Покуда он вещал, как оракул, он не выносил ни малейшего шума. Однажды за десертом, когда тон общей беседы несколько оживился, во время его довольно продолжительной речи г-жа Девриент чему-то засмеялась. Спонтини бросил при этом взор, полный ярости, на свою жену. Г-жа Девриент тут же извинилась за нее, приняла всю вину на себя и объяснила, что рассмеялась над необыкновенно курьезным девизом, напечатанным на конфетной бумажке, на что Спонтини ответил: «Pourtant je suis sûr que c’est ma femme qui a suscité ce rire; je ne veux pas qu’on rie devant moi, je ne rie jamais moi, j’aime le sérieux»[476]. В конце концов и он пришел в благодушное настроение. Спонтини хвастал своими превосходными зубами и, к нашему великому изумлению, с громким треском разгрызал большие куски сахару. Он оживился еще больше, когда после обеда мы собрались все в тесный кружок. Меня он, по-видимому, действительно дарил особой благосклонностью, насколько от него можно было этого ожидать. Он открыто объявил, что любит меня и доказывает это тем, что предостерегает меня от несчастной идеи заниматься драматическими композициями. Он говорил, что знает хорошо, как трудно убедить меня в ценности такого дружеского совета, но так как мое счастье его очень заботит, то он с удовольствием посвятил бы этой цели полгода и остался бы здесь, в Дрездене. Кстати, мы могли бы, воспользовавшись случаем, поставить под его руководством другие его оперы, особенно же «Агнес фон Гогенштауфен»[477].
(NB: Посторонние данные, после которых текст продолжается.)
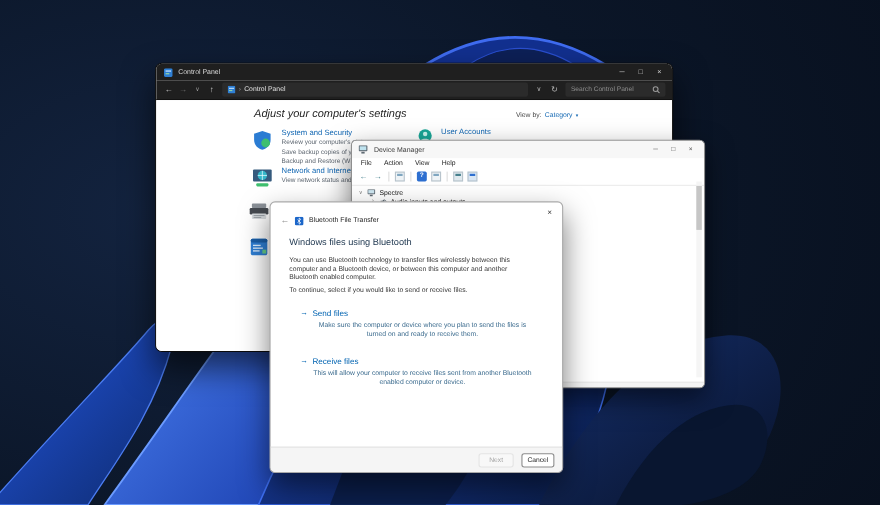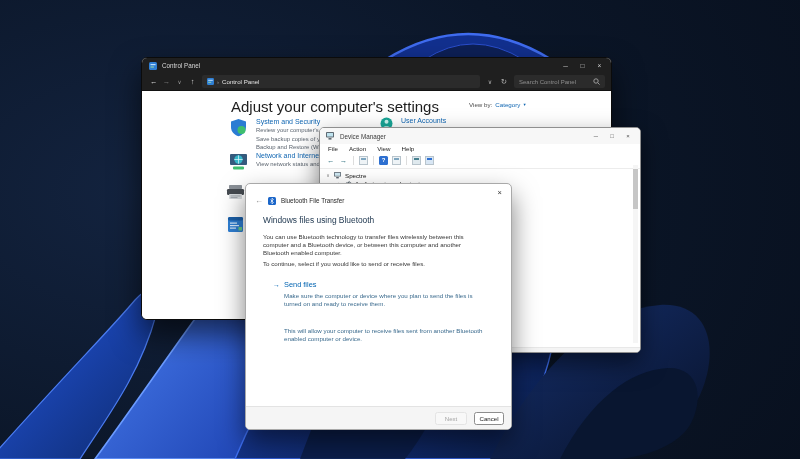"Adjust your computer's settings" .cp-heading { font-size: 15px -> 10px; font-style: none -> italic }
Чтобы доказать всю безнадежность карьеры драматического композитора после него, Спонтини, он начал с похвалы мне, говоря: «Quand j’ai entendu votre Rienzi, j’ai dit, c’est un homme de génie, mais déja il a plus fait qu’il ne peut faire»[478]. Желая разъяснить, что он понимает под этим парадоксом, он заявил следующее: «Après Gluck c’est moi qui ai fait la grande révolution avec la Vestale; j’ai introduit le “Vorhalt de la sexte” dans l’harmonie et la grosse caisse dans l’orchestre; avec Cortez j’ai fait un pas plus avant; puis j’ai fait trois pas avec Olympie. Nourmahal, Alcidor et tout ce que j’ai fait dans les premiers temps de Berlin, je vous les livre, c’etait des œuvres occasionnelles; mais puis j’ai fait cent pas en avant avec Agnès de Hohenstaufen, où j’ai imaginé un emploi de l’or-chestre remplaçant parfaitement l’orgue»[479].
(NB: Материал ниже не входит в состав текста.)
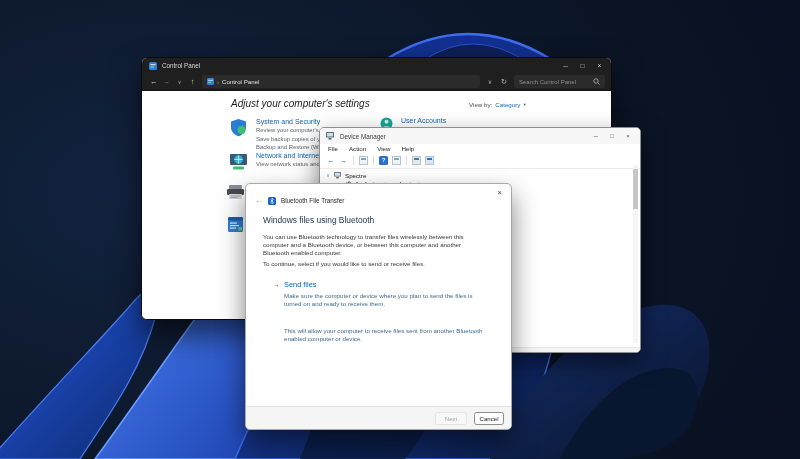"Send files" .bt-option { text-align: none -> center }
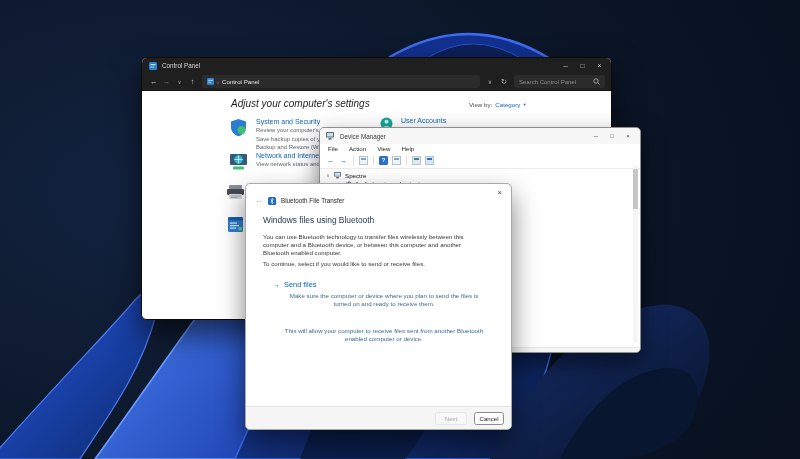"Receive files" div.opt-label { html: none -> <div> <span>→</span> <span>Receive files</span> </div> }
С тех пор он несколько раз пытался работать над сюжетом Les Athéniennes[480], его даже настоятельно приглашал закончить эту работу кронпринц, нынешний прусский король[481], и в доказательство Спонтини тут же извлек из портфеля несколько писем этого монарха и дал нам прочесть их. Лишь после того как все присутствовавшие сделали это, он продолжал свою речь. Он заявил, что, несмотря на все лестные приглашения, он отказался от музыкальной обработки прекрасного во всех отношениях сюжета, так как сознал, что превзойти «Агнес фон Гогенштауфен» невозможно даже для него и что нового ничего в этой области вообще найти немыслимо. Вывод был следующий: «Or, comment voulez-vous que quiconque puisse inventer quelque chose de nouveau, moi Spontini déclarant ne pouvoir en aucune façon surpasser mes œuvres précédentes, d’autre part étant avisé que depuis la Vestale il n’a point été écrit une note qui ne fut volée de mes partitions»[482]. Он заявил, что это не просто фраза, что суждение его, напротив, основано на строго научных изысканиях, и ссылался при этом как на свидетеля, на свою жену, прочитавшую вместе с ним в рукописи объемистое исследование одного знаменитого члена французской академии, по некоторым причинам до сих пор не опубликованное. В этом подробном исследовании, имеющем величайшую научную ценность, доказывается, между прочим, что без изобретенного им «задержания[483] в сексте» не могла бы существовать современная мелодия, что все мелодические формы, которыми с тех пор пользовались композиторы, почерпнуты исключительно у него.